▸ **EXERCISE**
The required result is a line count: how many lines in this data hold the word "plans". Give only that.

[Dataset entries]
___
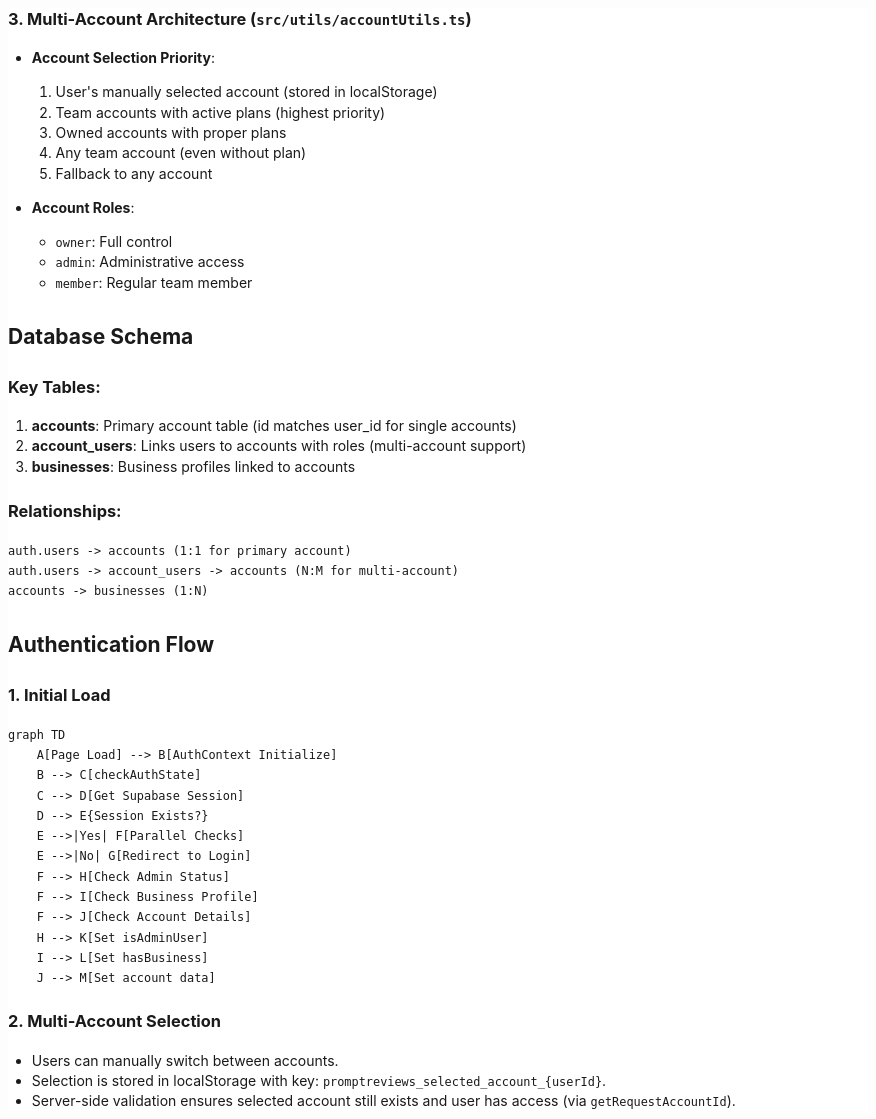 ### 3. Multi-Account Architecture (`src/utils/accountUtils.ts`)
- **Account Selection Priority**:
  1. User's manually selected account (stored in localStorage)
  2. Team accounts with active plans (highest priority)
  3. Owned accounts with proper plans
  4. Any team account (even without plan)
  5. Fallback to any account

- **Account Roles**:
  - `owner`: Full control
  - `admin`: Administrative access
  - `member`: Regular team member

## Database Schema

### Key Tables:
1. **accounts**: Primary account table (id matches user_id for single accounts)
2. **account_users**: Links users to accounts with roles (multi-account support)
3. **businesses**: Business profiles linked to accounts

### Relationships:
```
auth.users -> accounts (1:1 for primary account)
auth.users -> account_users -> accounts (N:M for multi-account)
accounts -> businesses (1:N)
```

## Authentication Flow

### 1. Initial Load
```mermaid
graph TD
    A[Page Load] --> B[AuthContext Initialize]
    B --> C[checkAuthState]
    C --> D[Get Supabase Session]
    D --> E{Session Exists?}
    E -->|Yes| F[Parallel Checks]
    E -->|No| G[Redirect to Login]
    F --> H[Check Admin Status]
    F --> I[Check Business Profile]
    F --> J[Check Account Details]
    H --> K[Set isAdminUser]
    I --> L[Set hasBusiness]
    J --> M[Set account data]
```

### 2. Multi-Account Selection
- Users can manually switch between accounts.
- Selection is stored in localStorage with key: `promptreviews_selected_account_{userId}`.
- Server-side validation ensures selected account still exists and user has access (via `getRequestAccountId`).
___
▸ **RESULT FOR THIS EXERCISE**
2